Nearly two months after discovering a problem with its Starliner spacecraft, Boeing is still searching for answers
Several days after Boeing discovered the latest problem with its Starliner spacecraft, it removed the capsule from the rocket and returned it to the factory where engineers have been playing detective, trying to figure out what went wrong.
But now, some two months after it first discovered an issue with some of the valves in the spacecraft’s service module, the company still doesn’t know with 100% certainty what caused 13 of those valves to remain shut when they should have been open, the latest embarrassment for a program that has suffered a series of blunders. And it’s unclear when the company may attempt to launch it again.
Kathy Lueders, who runs one of NASA’s human exploration mission directorates, said this week that the company might even have to swap out the spacecraft’s service module for a new one, which would mark a significant change. As for whether Boeing would be able to attempt another launch this year, she said, “My gut is it would probably more likely be next year.”
Boeing has said little publicly about the spacecraft since it was removed from the rocket. It would not make executives available to The Washington Post for this story and responded to several questions with an emailed statement. That statement said the company “continues to work several troubleshooting efforts in parallel” and that “progress is being made to eliminate potential causes.” The testing “is taking place both on the vehicle and in offline labs.”
It also noted that Boeing would set a new launch date after its investigation was complete, saying “root cause analysis and corrective action plan help us define the appropriate path back to the launchpad.”
But an official close to the investigation, who spoke on the condition of anonymity because they were not authorized to speak publicly, said that the company is nearing some final decision points in the probe and hopes to have a path forward soon.
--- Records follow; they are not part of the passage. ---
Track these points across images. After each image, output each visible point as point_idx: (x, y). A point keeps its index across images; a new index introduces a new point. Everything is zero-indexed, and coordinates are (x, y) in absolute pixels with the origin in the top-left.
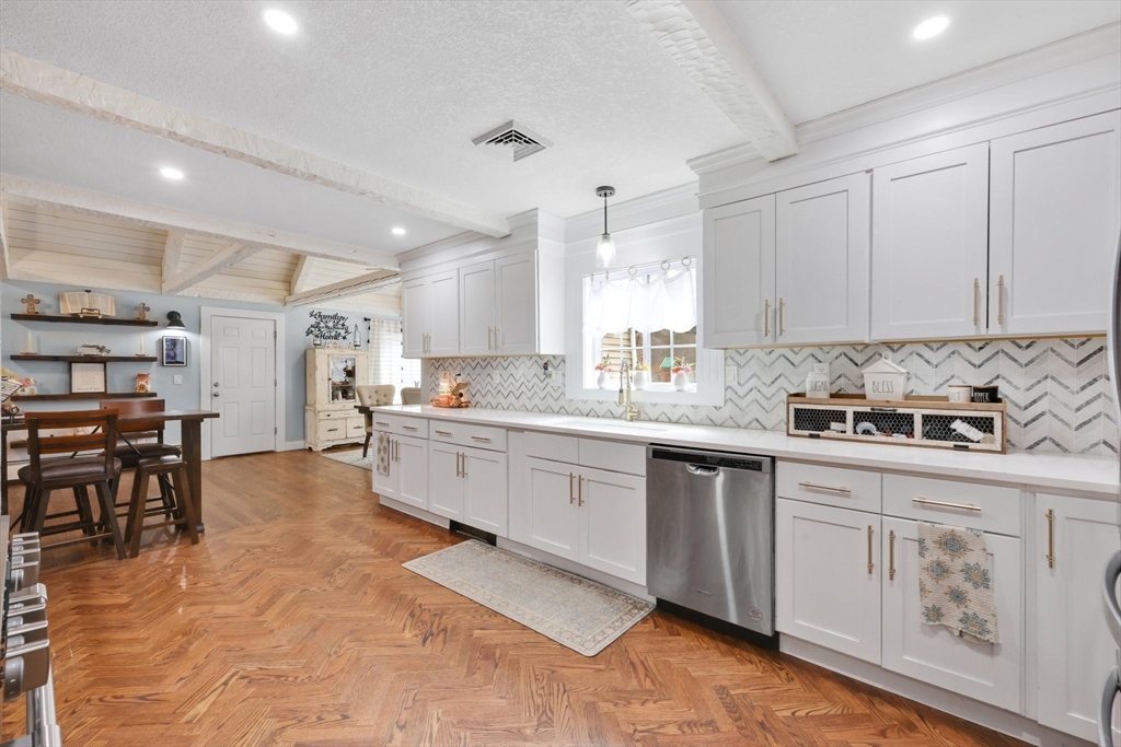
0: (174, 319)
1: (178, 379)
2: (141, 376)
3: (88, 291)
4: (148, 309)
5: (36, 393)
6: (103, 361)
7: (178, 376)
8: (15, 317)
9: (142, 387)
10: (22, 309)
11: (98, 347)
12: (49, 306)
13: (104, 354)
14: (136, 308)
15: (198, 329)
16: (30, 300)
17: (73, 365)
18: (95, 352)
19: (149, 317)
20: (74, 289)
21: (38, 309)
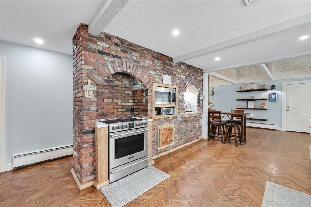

The issue came up as an issue of concern at NASA’s Aerospace Safety Advisory Panel meeting on Thursday.
“We got very close to launch without having identified the valve problem,” said George Nield, a panel member who previously oversaw the Federal Aviation Administration’s office of commercial space transportation. “Are there any changes to hardware inspection, testing, vehicle processing or checkout that would minimize the chances of that happening in the future?”
He also said there “were some rather significant differences in how several safety issues were assessed between NASA and Boeing” during the flight readiness reviews.
NASA, which in 2014 awarded Boeing a $4.2 billion contract to develop the capsule under the “commercial crew program,” continues to stand by Boeing. Lueders said “the team is making great progress on further troubleshooting. And I absolutely know we’re going to fix this problem before we fly.”
Boeing’s woes are compounded by the fact that the scrubbed launch was its second attempt to send the Starliner spacecraft to the International Space Station, without any astronauts on board, in a test flight designed to prove to NASA it could fly safely. Meanwhile, SpaceX, the other company in NASA’s commercial crew program, has flown three human spaceflight missions for NASA since last year and has another scheduled for next month. It bid less for the work and was awarded a contract worth $2.6 billion.
Last week, it also completed the first-ever all-civilian spaceflight to orbit, known as Inspiration4, where a crew of four spent three days in space. That flight was not part of the commercial crew program and did not involve NASA personnel.
Boeing’s first flight attempt, in December 2019, suffered a series of problems due to software and communications issues that prevented the spacecraft from docking with the station and forcing controllers to shoot software fixes to the capsule in midflight. On that mission, the capsule’s software thought it was 11 hours later in the mission than it was. Another issue, solved on the fly, could have caused the service module to collide with the crew capsule upon separation. Boeing decided to redo the test flight before attempting a launch with astronauts on board, a decision that cost the company $410 million.
It took Boeing some 18 months to fix those problems and get the capsule back on the launchpad. Leading up to the launch, John Vollmer, a Boeing vice president, said this summer that he knew how high the stakes were this time. “It is of paramount importance that we have a successful flight,” he said.
Instead of launching on Aug. 3, the company wrestled with the stuck valves, at first expressing hope its engineers, working around-the-clock, could fix them on the launchpad and proceed with the launch. “Cautiously optimistic is a good way to describe how the team is feeling,” Vollmer said three days after engineers discovered the issue.
After days of trying, Boeing could not fix the problem on the pad and decided to “destack” the vehicle, by taking the capsule off the rocket and rolling it back to the factory at the Kennedy Space Center in Florida.
At the time, Vollmer said, “We’re obviously disappointed that we were unable to get these issues resolved in time to make this launch window. The launch window, while important to us, was not the driver. The driver was safety,” he said.
Boeing and NASA had been exploring whether the humid Florida air, or a rainstorm just before the first launch date attempt may have mixed water with the propellant’s oxidizer. The interaction may have caused nitric acid to form, corroding the valves and causing them to stick.
“So that is primarily what we’re looking at now as the most likely cause of the issue,” Vollmer said in August.
The company has not put out any more updates on the cause of the problem since then.